Another limitation was the mean difference in drainage time which was only four hours, although statistically significant. However, the prolonged time with chest tube in the day 0 group with intended chest tube removal after ten hours was dictated by clinical needs. Finally, the fact that it was not possible to blind neither personnel nor patients to the study intervention might possibly imply bias. We performed blinded outcome assessment and omitted patient-reported outcomes measures to limit this bias.

Conclusion

In this cluster randomized controlled trial comparing two fast-track chest tube removal protocols following cardiac surgery, we found no significant differences in the need of drainage of the pleural cavity or requirement of analgesics. A high rate of effusions requiring drainage was found in both groups and no clinical benefit of shorter duration protocol could be shown. We suggest further randomized studies comparing fast-track with prolonged chest tube removal protocols.

Disclosure statement

The authors have no competing interests to declare.

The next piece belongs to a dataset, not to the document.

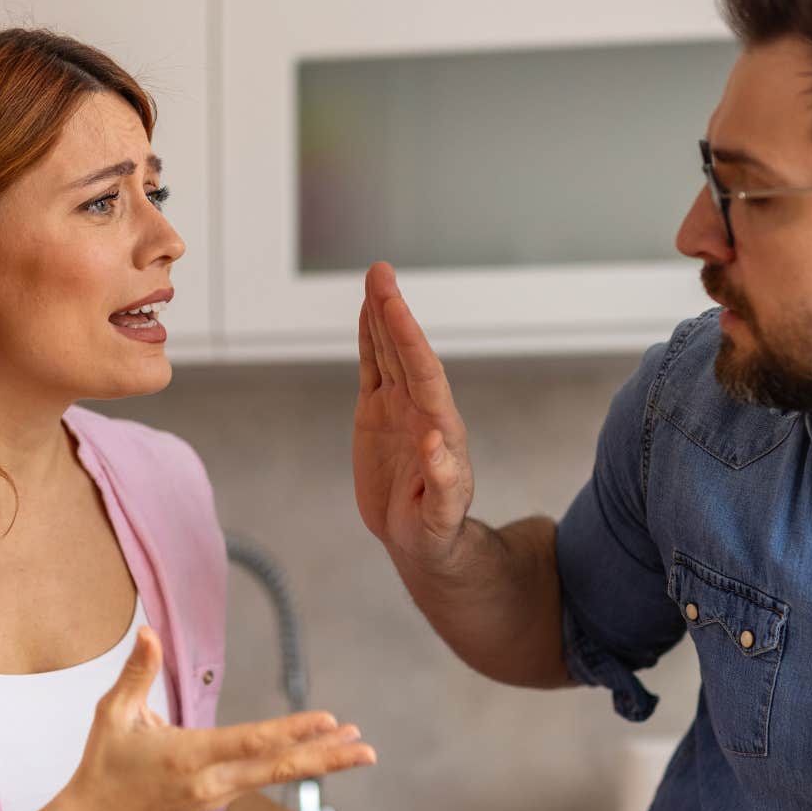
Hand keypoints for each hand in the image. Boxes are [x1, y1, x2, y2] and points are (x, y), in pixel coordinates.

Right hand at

Data availability statement

Individual-level de-identified patient data that support the findings of this study, statistical analysis plan and informed consent form are available upon reasonable request from the corresponding author. Data sharing with other researchers requires approval by the Danish Data Protection Agency.

Additional information

Funding

The work of Ivy Modrau was supported by an independent research grant (A 3057) from the Health Research Foundation of Central Denmark Region. This research did not receive other specific grant from funding agencies in the public, commercial, or not-for-profit sectors.
This work was funded by Health Research Foundation of Central Denmark Region (Viborg, Central Denmark Region, DK).